Rewrite the items' text from the line with "An RMA number is" to the line with "intentional spaces can grow together into", putting "return authorization number" in place of "RMA number" and changing nothing else. Leave the pictures out of your answer.

^^^^^^^^^^^^^^^^

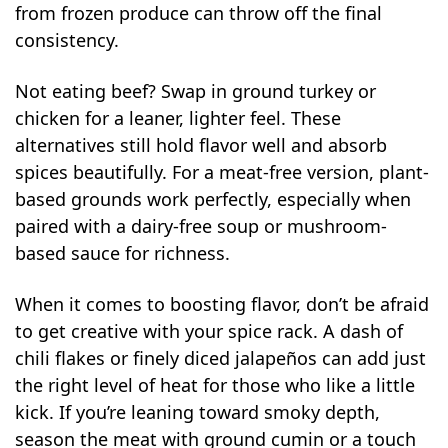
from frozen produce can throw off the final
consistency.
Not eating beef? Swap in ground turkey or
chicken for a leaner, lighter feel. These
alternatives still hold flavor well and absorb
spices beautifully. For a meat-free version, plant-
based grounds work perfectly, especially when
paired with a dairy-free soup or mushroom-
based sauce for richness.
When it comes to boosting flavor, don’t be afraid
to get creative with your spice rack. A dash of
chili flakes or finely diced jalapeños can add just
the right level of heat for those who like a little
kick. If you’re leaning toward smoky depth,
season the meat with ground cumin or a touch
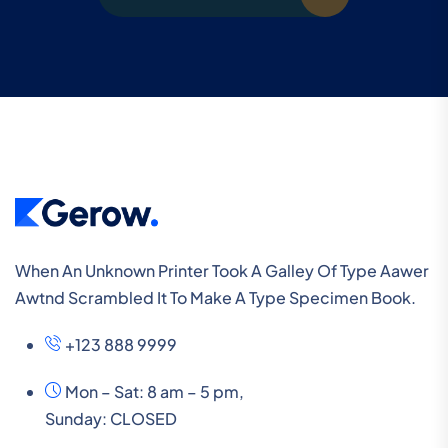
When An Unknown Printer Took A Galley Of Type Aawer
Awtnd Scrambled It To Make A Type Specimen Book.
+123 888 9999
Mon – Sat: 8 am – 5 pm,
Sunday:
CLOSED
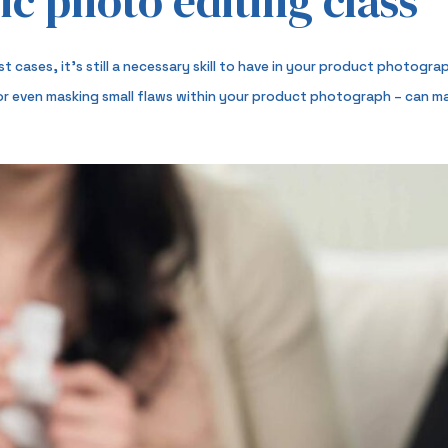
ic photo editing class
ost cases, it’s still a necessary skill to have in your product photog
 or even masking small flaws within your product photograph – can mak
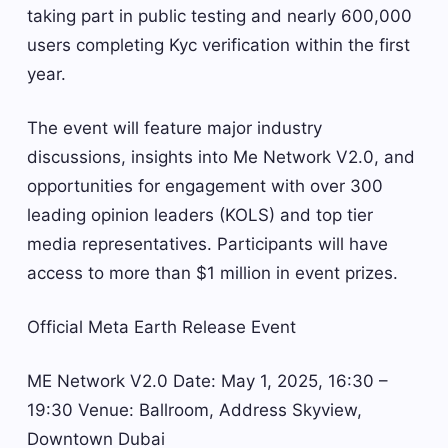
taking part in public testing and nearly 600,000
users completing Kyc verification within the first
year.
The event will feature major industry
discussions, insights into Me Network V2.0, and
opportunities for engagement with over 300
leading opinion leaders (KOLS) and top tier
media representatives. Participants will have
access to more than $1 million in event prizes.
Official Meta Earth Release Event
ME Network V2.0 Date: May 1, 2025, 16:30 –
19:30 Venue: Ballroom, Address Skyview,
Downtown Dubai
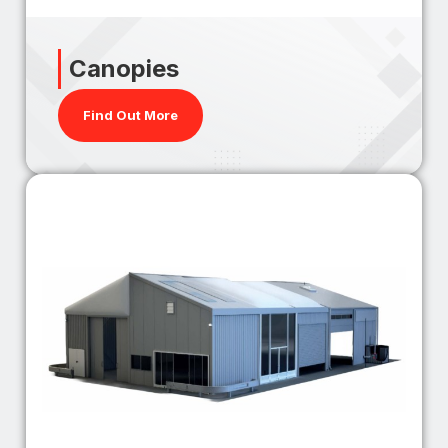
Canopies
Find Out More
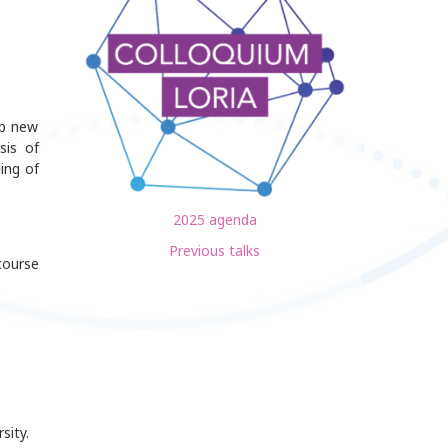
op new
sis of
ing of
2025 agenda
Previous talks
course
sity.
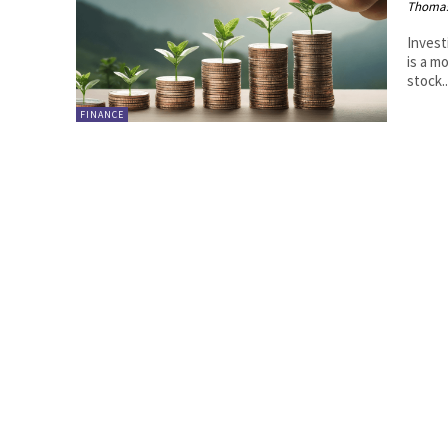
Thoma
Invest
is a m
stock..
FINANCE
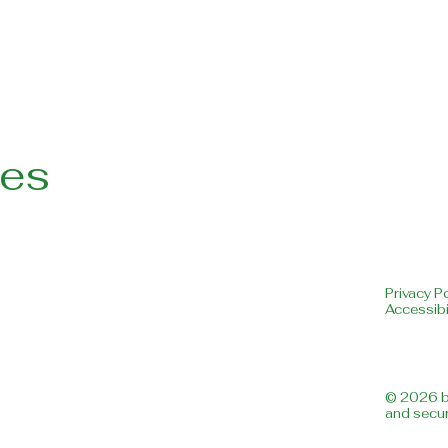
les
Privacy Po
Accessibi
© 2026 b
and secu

^^^^^^^^^^^^^^^^

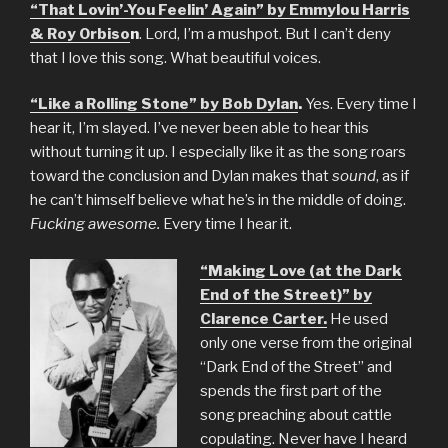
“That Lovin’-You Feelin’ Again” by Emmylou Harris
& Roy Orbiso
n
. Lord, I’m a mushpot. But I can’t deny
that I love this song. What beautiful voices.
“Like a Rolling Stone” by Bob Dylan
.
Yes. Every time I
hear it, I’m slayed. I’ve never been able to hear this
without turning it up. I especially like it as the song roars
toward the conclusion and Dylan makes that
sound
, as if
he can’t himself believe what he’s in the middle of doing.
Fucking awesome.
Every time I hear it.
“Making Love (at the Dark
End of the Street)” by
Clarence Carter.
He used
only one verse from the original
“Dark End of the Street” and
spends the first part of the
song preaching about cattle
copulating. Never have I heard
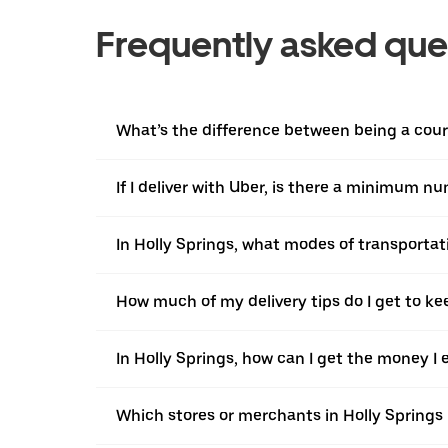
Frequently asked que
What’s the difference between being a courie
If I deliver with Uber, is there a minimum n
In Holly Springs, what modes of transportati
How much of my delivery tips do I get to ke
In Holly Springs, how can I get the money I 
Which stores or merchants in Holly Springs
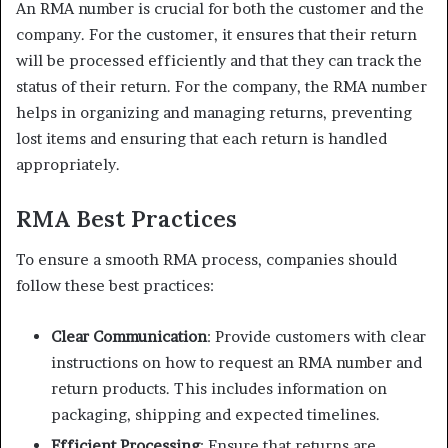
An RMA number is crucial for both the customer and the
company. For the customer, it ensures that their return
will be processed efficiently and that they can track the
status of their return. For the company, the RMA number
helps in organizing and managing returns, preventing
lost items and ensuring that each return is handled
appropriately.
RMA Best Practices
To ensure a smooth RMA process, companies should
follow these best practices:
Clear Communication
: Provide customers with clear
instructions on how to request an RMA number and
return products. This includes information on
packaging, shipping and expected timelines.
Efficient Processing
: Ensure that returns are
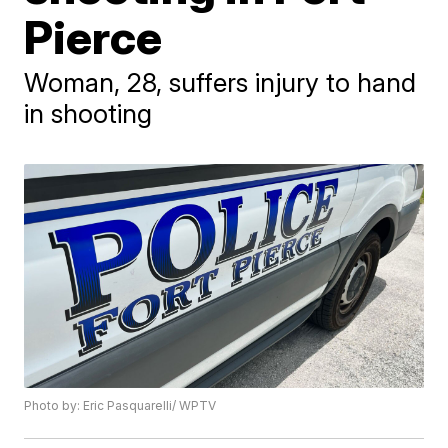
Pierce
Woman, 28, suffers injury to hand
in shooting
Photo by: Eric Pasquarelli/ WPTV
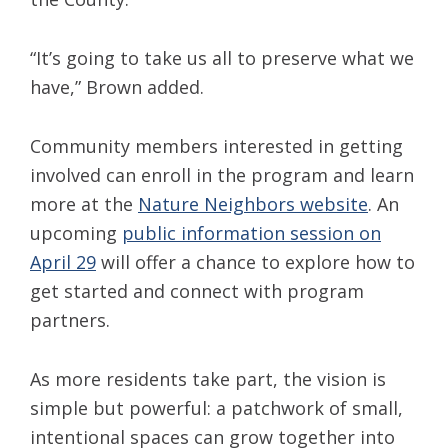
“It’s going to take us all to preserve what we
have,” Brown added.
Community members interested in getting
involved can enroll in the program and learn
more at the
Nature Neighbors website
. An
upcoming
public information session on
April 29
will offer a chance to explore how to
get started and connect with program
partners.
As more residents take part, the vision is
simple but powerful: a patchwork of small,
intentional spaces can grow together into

^^^^^^^^^^^^^^^^

_Solution to the problem_:
An return authorization number is crucial for both the customer and the
company. For the customer, it ensures that their return
will be processed efficiently and that they can track the
status of their return. For the company, the return authorization number
helps in organizing and managing returns, preventing
lost items and ensuring that each return is handled
appropriately.
RMA Best Practices
To ensure a smooth RMA process, companies should
follow these best practices:
Clear Communication
: Provide customers with clear
instructions on how to request an return authorization number and
return products. This includes information on
packaging, shipping and expected timelines.
Efficient Processing
: Ensure that returns are
Pierce
Woman, 28, suffers injury to hand
in shooting
Photo by: Eric Pasquarelli/ WPTV
“It’s going to take us all to preserve what we
have,” Brown added.
Community members interested in getting
involved can enroll in the program and learn
more at the
Nature Neighbors website
. An
upcoming
public information session on
April 29
will offer a chance to explore how to
get started and connect with program
partners.
As more residents take part, the vision is
simple but powerful: a patchwork of small,
intentional spaces can grow together into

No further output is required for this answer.